Her voice came to him, robust with all the emotions that even he had a hard time grasping in her mind long enough to enjoy, so fleeting and ephemeral were they. The gratitude, adoration, pride, loyalty he stirred in her, in addition to the plethora of similar emotions, all strengthened by the current concern and devotion, blossomed in his mind, sang to his ears, embraced his skin.
I want nothing more than to tend to you, Catabasis. His body calmed, the water pulling overzealous heat away from every epithelial cell and transmitting it to the dark depths where it couldn’t return. The raging inferno of his physical center was pulled outward, drawn away from tormenting his body and mind.

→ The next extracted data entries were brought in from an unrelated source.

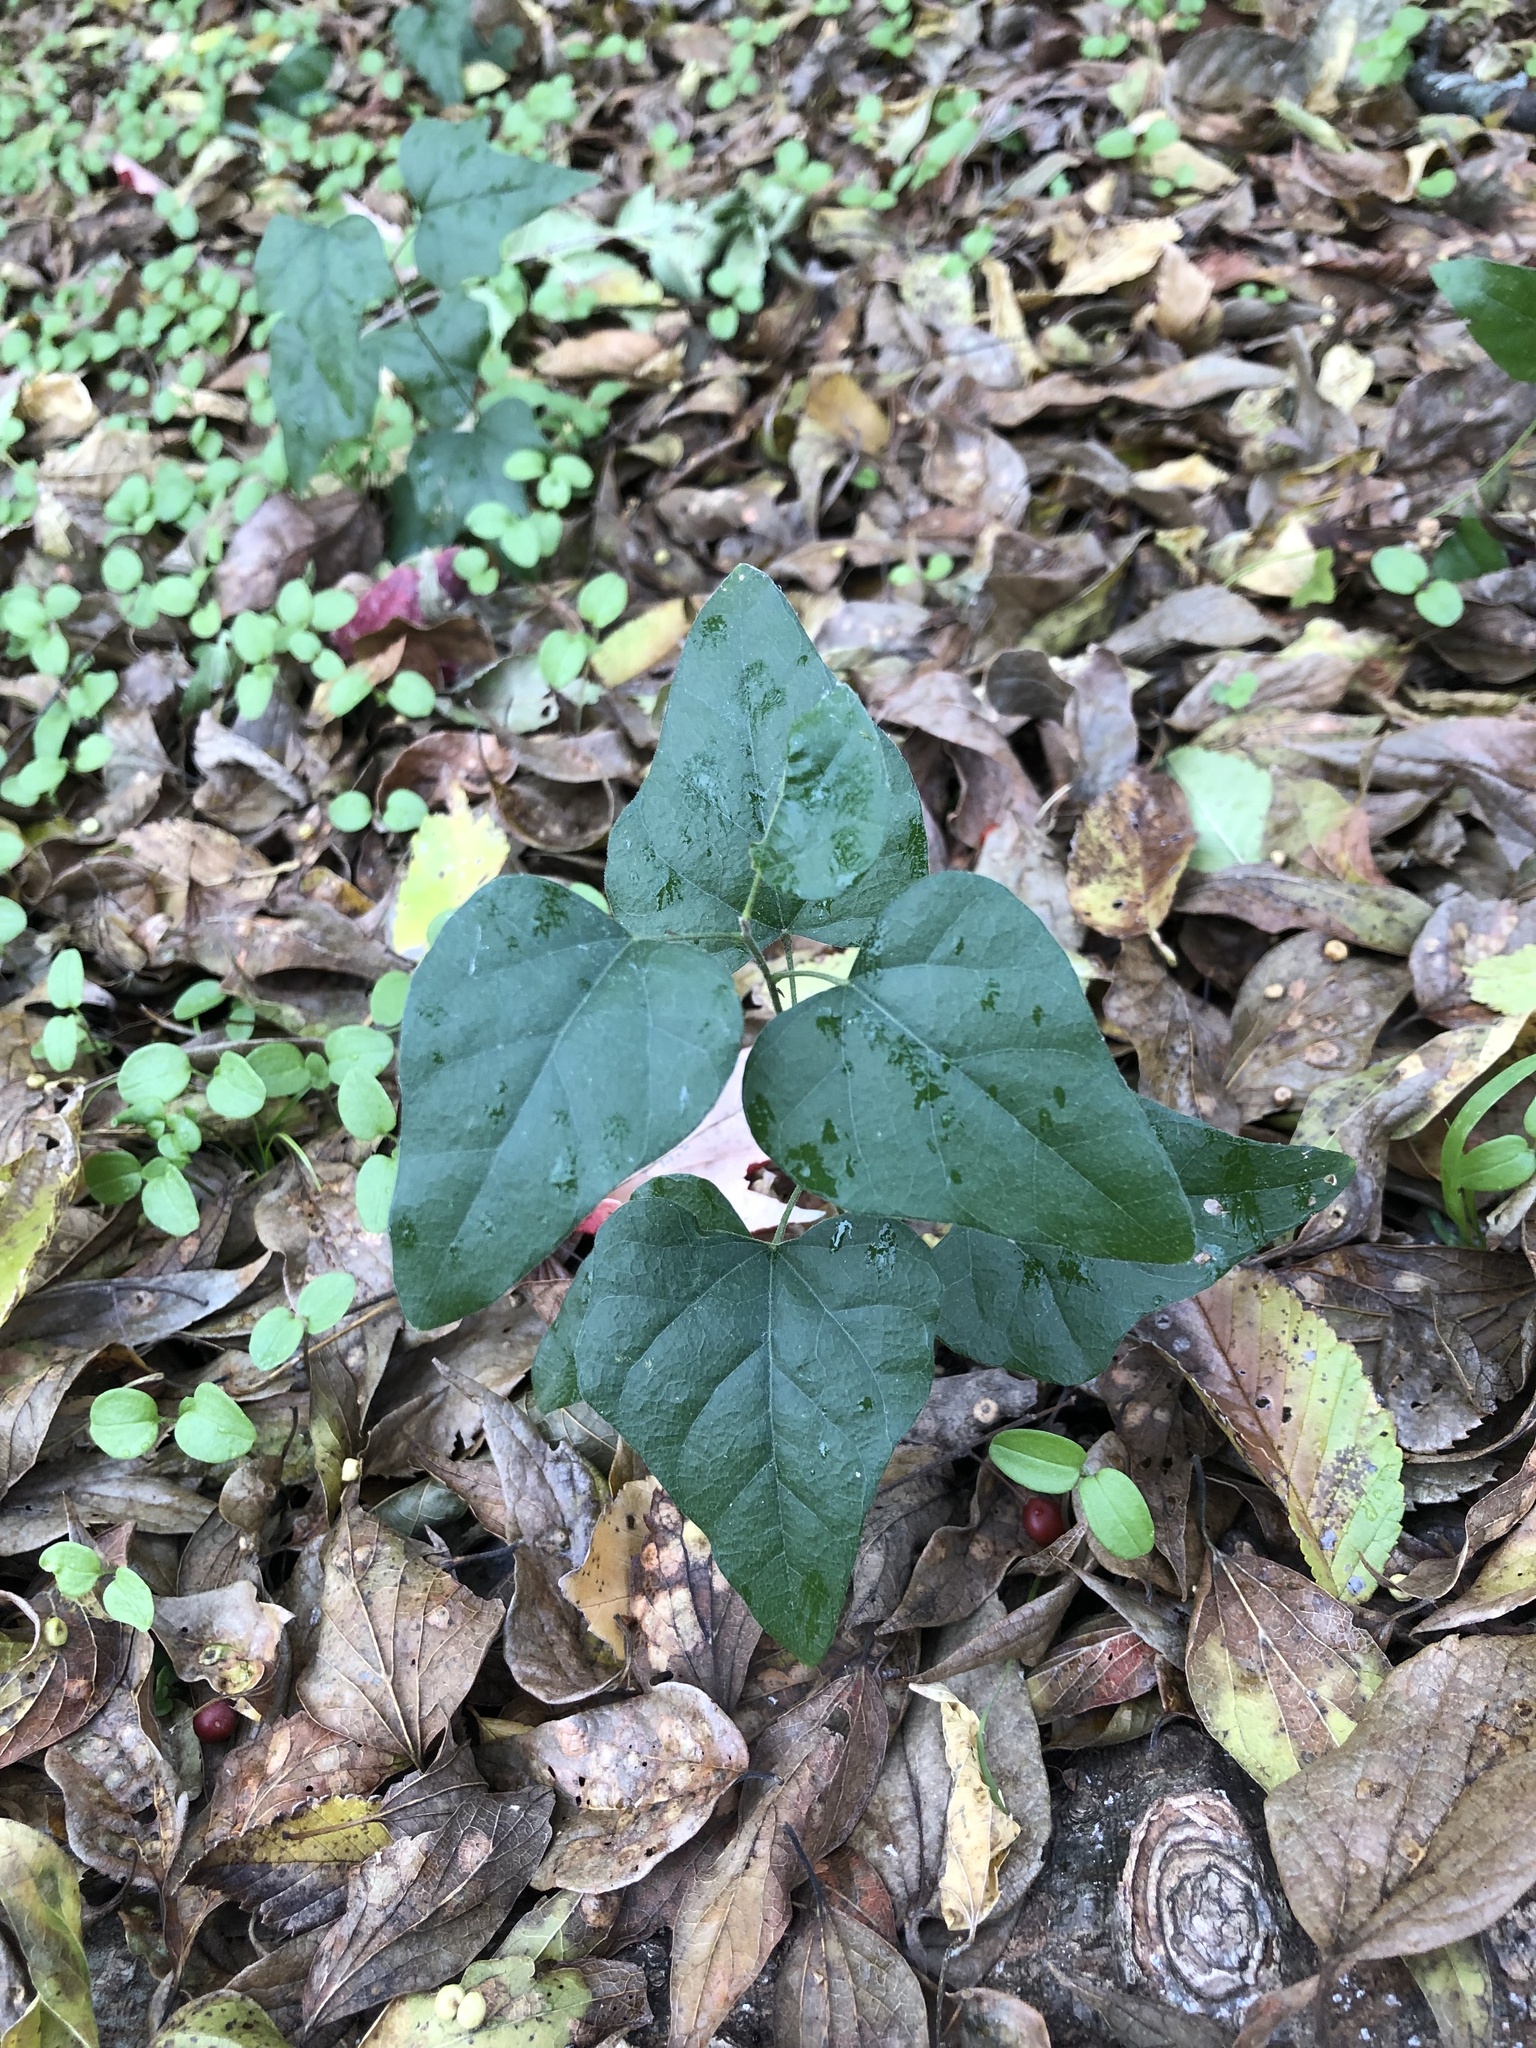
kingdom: Plantae
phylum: Tracheophyta
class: Magnoliopsida
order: Ranunculales
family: Menispermaceae
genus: Cocculus
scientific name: Cocculus carolinus
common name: Carolina moonseed
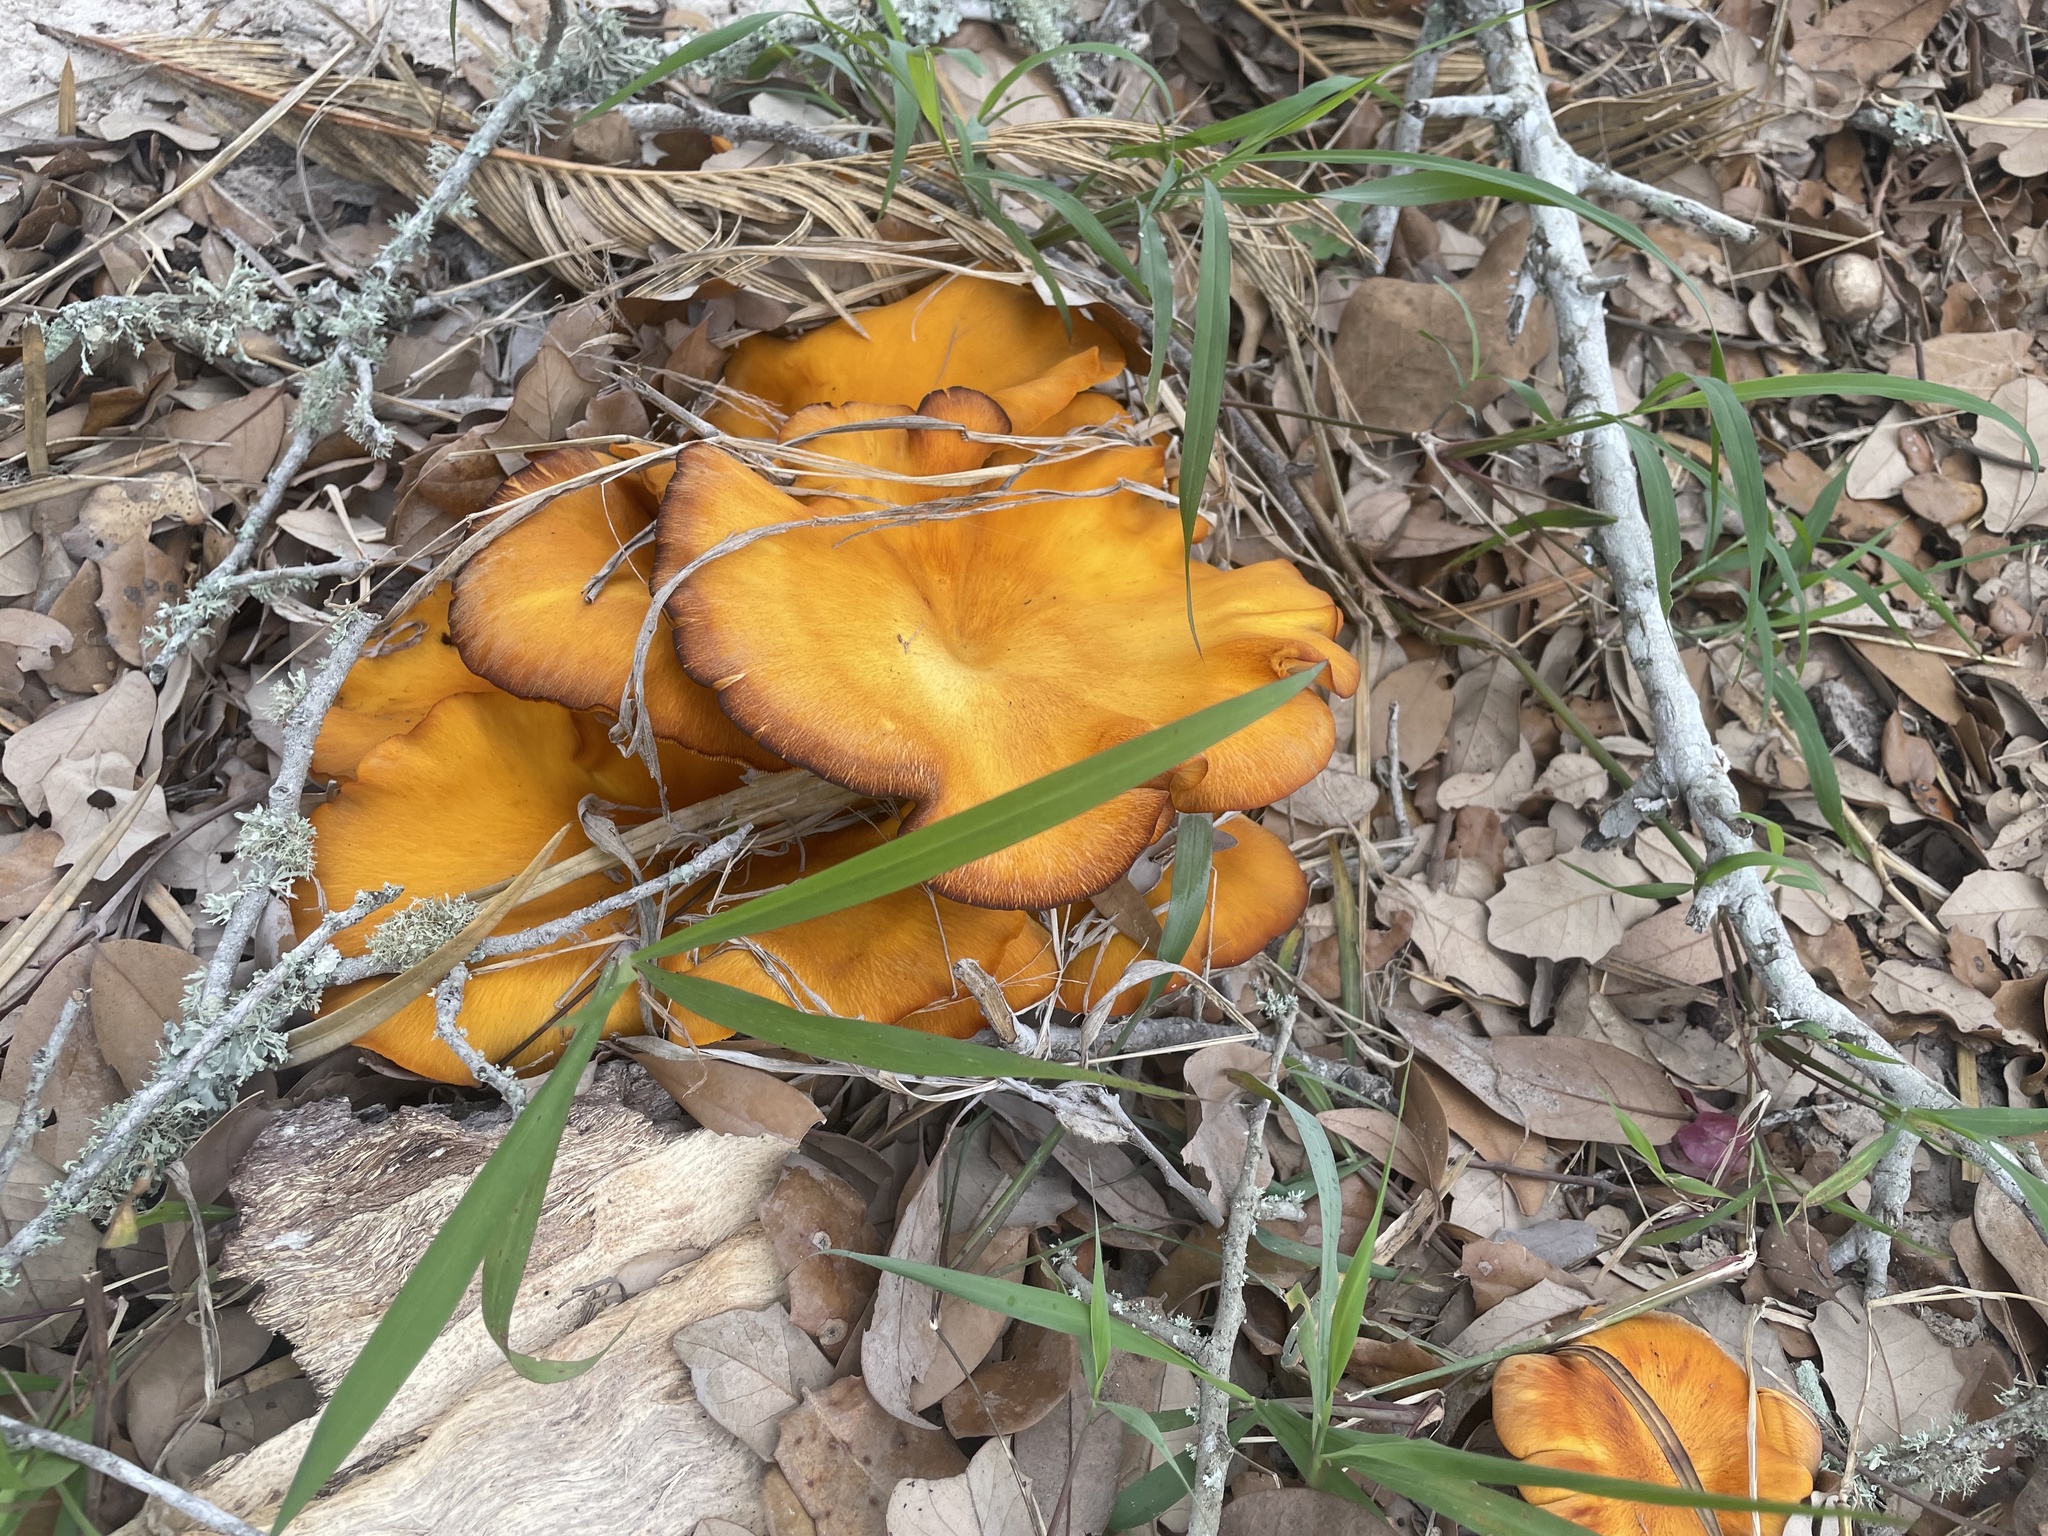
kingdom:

My actions have cost us all dearly, none more so than you. It’s time for me to repay the work and care you’ve repeatedly demonstrated for myself and Aidara. Setting the cloth neatly on his forehead where it wouldn’t droop to bother his eyelids or lashes, the nurturing woman took a page from his book and set about making her own support structure for him. Cold water from the unknown depths came toward the surface in long tendrils, it bracketed and piped the fever polluted water down deep in the lake. There, a cistern of pure, icy water gathered and contained it far from where it could blight the tortured man in her arms. These pipes, the impermeable sides composed of thick whirls and eddies of dark water, pushing and rushing every heated molecule away from Catabasis, rebuffing every attempt at breaching or infecting.
Her will went into the body cradled to her, trying to recreate the health and safety he had known not two bells before, with only a finite amount of attention paid to what she was giving of her own body.
I will never leave you alone, love. If I haven’t got you and Aidara, I haven’t got a reason to draw breathe in the morning. He knew there was no Sai without Addy, but still she focused on the golden warmth that spread throughout her whenever she focused on what the two of them meant to her. There was nothing there that craved rupture or fracture, there was only the selfless compulsion to care and provide for them.
Outside the scene she shared with him, the adaptation of his final image, augmented and held strong with her imagination, Aidara stood beside her, the wind whistled in the gradually warming atmosphere beyond the nest, but Sairque heard, felt, nor saw any of it. Her head was bowed, eyes narrow slits that saw through the stone floor, unfocused and sending no information to her interrupt the vital communication with Catabasis. Perhaps Aidara could see what she’d created for their friend, perhaps she could help, with the widened connection they shared. Perhaps they could make use of the breach Catabasis had created out of fear and despair.